What this task involves: Apart from the images, reproduce all of the data word for word.

══ Dataset content

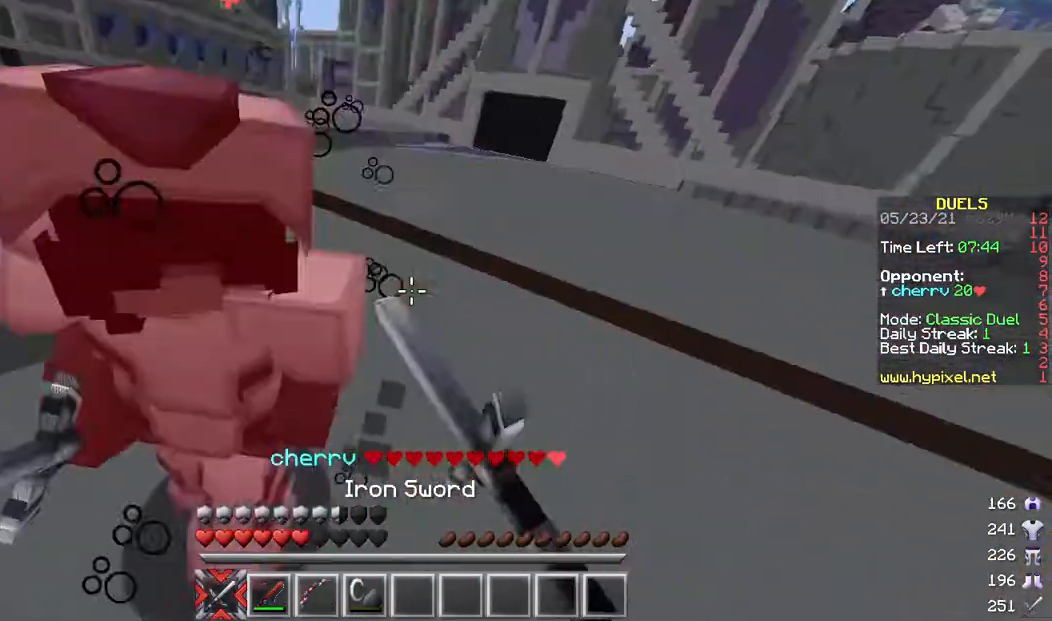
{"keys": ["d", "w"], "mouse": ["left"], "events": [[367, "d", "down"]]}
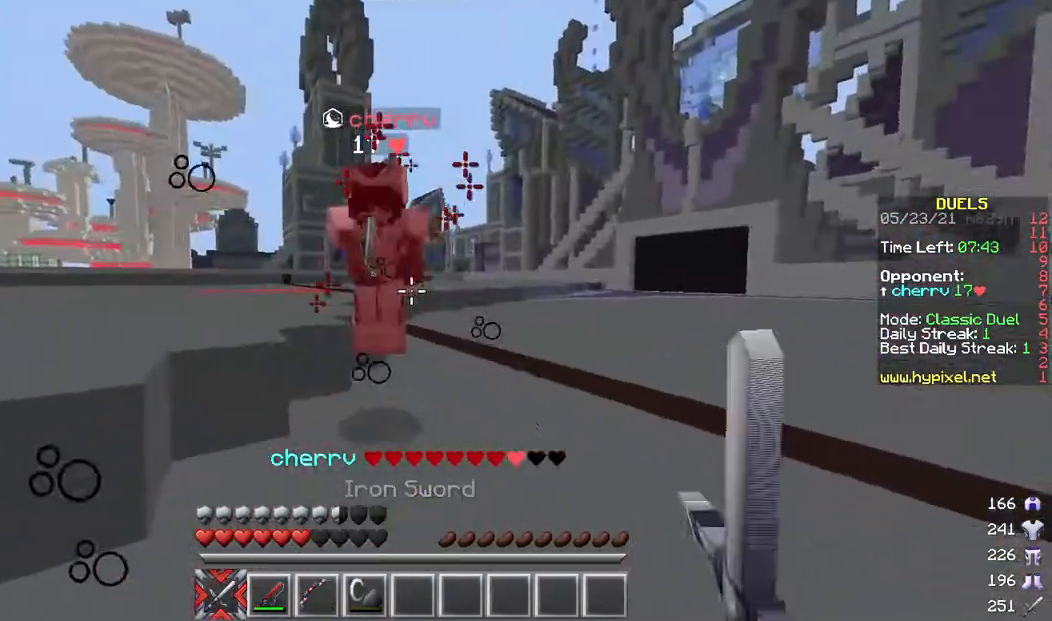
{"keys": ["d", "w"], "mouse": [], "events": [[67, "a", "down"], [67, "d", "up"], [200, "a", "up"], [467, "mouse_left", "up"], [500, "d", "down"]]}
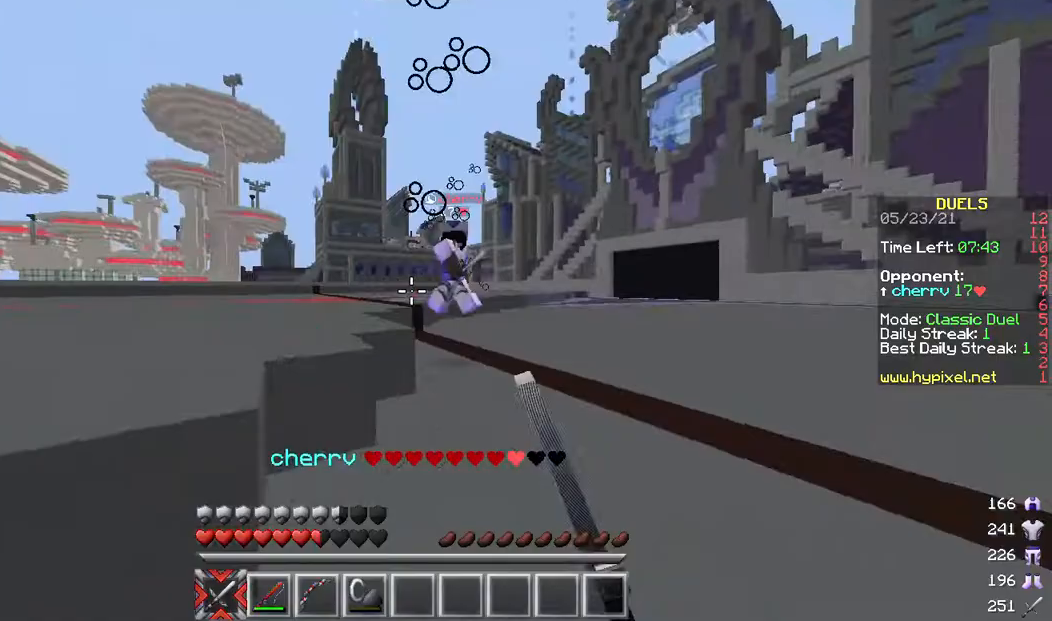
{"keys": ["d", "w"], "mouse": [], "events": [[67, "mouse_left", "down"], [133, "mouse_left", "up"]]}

════

Expected answer:
{"keys": ["d", "w"], "mouse": ["left"], "events": [[367, "d", "down"]]}
{"keys": ["d", "w"], "mouse": [], "events": [[67, "a", "down"], [67, "d", "up"], [200, "a", "up"], [467, "mouse_left", "up"], [500, "d", "down"]]}
{"keys": ["d", "w"], "mouse": [], "events": [[67, "mouse_left", "down"], [133, "mouse_left", "up"]]}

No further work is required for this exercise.